Tantos verdes diferentes e juntos. As azáleas estão todas em flor. Que beleza! Estamos no Miradouro do Pico do Ferro, à beira da margem norte da cratera das Furnas, em São Miguel. A lagoa e o vale aninham-se nos bordos íngremes da imensa cratera, cobertos de abundante vegetação nativa. Concha dentro da ilha. Já estivemos aqui dezenas de vezes e é sempre o mesmo deslumbramento. Numa cota superior ao vale, a lagoa, como que suspensa, espelha o céu, a vegetação e, no silêncio profundo deste mundo visto de cima, tudo é simplesmente belo e há uma paz indescritível. Há que guardar estes momentos para sempre no fundo de nós para que os possamos reviver vezes sem conta. As furnas, caldeiras vulcânicas de água fervente, fumegam do chão eternamente, emprestando ao sítio uma encantada neblina. Adivinha-se o cheiro a enxofre e apetece o tradicional cozido à portuguesa preparado nas entranhas da terra com o calor do vulcão. Retalhos de pastagens lisas com sebes de hortênsias entremeiam com matas e pomares, por onde ondeiam pequenos rios e riachos, uns de águas frias, outros de águas quentes, com trutas e enguias.

Minúsculas casinhas brancas correm as ruas estreitas da aldeia do vale ou agrupam-se no conforto de largos com coretos, açucareiros ou igrejas … e todos os caminhos vão dar ao Parque Terra Nostra, um jardim botânico existente desde 1780, quando o sortudo Cônsul dos Estados Unidos da América nos Açores quis erigir ali a sua residência de verão. Daqui vemo-lo como uma ilha arborizada que sobressai na paisagem, albergando centenas de géneros de camélias e a maior coleção de cicas da Europa. As minhas preferidas são as sequoias, que vão lentamente tomando as alturas. No coração deste parque está a enorme piscina de água férrea, para deleite dos banhistas. Pessoalmente, prefiro lá ir nas noites de inverno quando posso sentir o contraste das águas quentes com o ar frio da noite. Que delícia flutuar sobre as águas e vislumbrar, entre as araucárias, o brilho distante das estrelas.

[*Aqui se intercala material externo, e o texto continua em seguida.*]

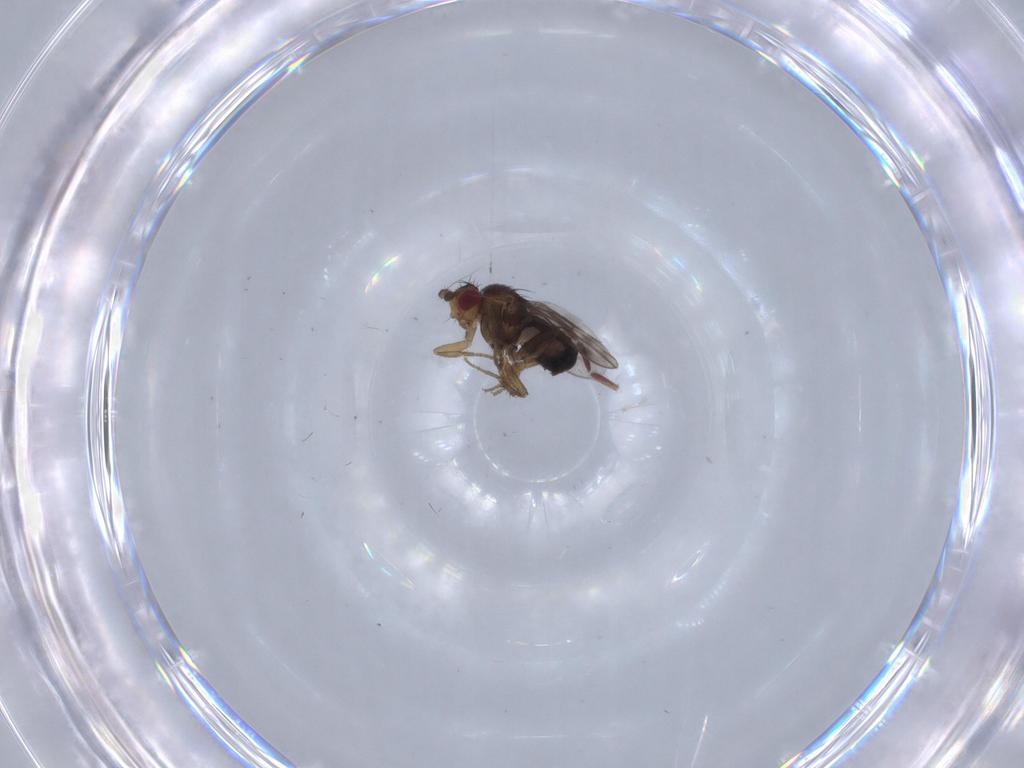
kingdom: Animalia
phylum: Arthropoda
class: Insecta
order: Diptera
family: Sphaeroceridae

As flores polvilham todo o cenário, anunciando a Primavera, que, aqui, é a estação por excelência.
Comigo, tenho uma das minhas filhas. Nasceu a 22 de Março. Chamei-lhe Alexandra, mas apeteceu-me dar-lhe o nome de Primavera. Confesso-lhe esta velha intenção, distraindo-a da contemplação. Diz que não me perdoaria e que eventualmente mudaria de nome pela sua estranheza. Compreendo-a. Rimos.

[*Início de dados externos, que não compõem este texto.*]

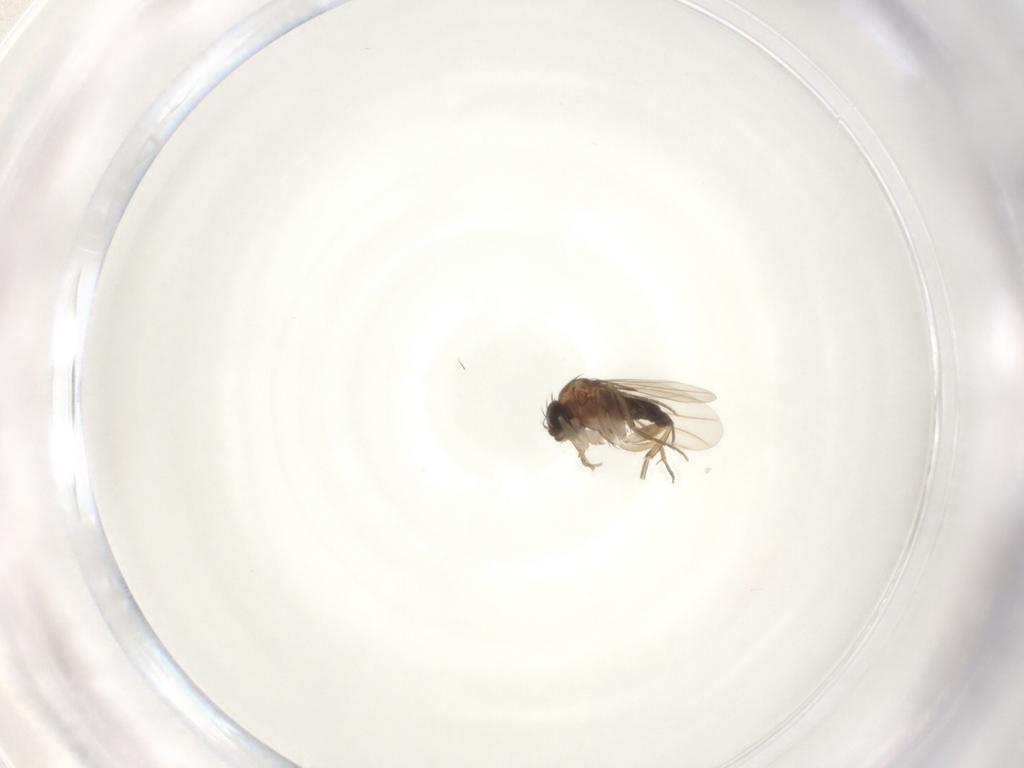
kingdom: Animalia
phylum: Arthropoda
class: Insecta
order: Diptera
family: Phoridae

Do cenário desprende-se um cheiro fortíssimo a mato e a água. Nesta altura do ano, há um perfume intenso que predomina sobre todos os outros. É certamente de uma flor selvagem, mas qual? Serve como um feitiço para atrair pássaros. Há muita vida a fervilhar em cada árvore e em cada arbusto: o tentilhão, o santo antoninho, as lavandeiras,
os toutos, os melros pretos, o priolo, os canários da terra – esses já muito escassos por força dos ataques dos pardais parasitários, que são muitos.
Pusemo-nos no carro. Descemos para almoçar num dos restaurantes do vale, dar um passeio pela aldeia, ou pelo parque, beber água das múltiplas fontes de águas termais que brotam nos caminhos, tomar um banho nas piscinas de água férrea. Há lá nada melhor do que isto!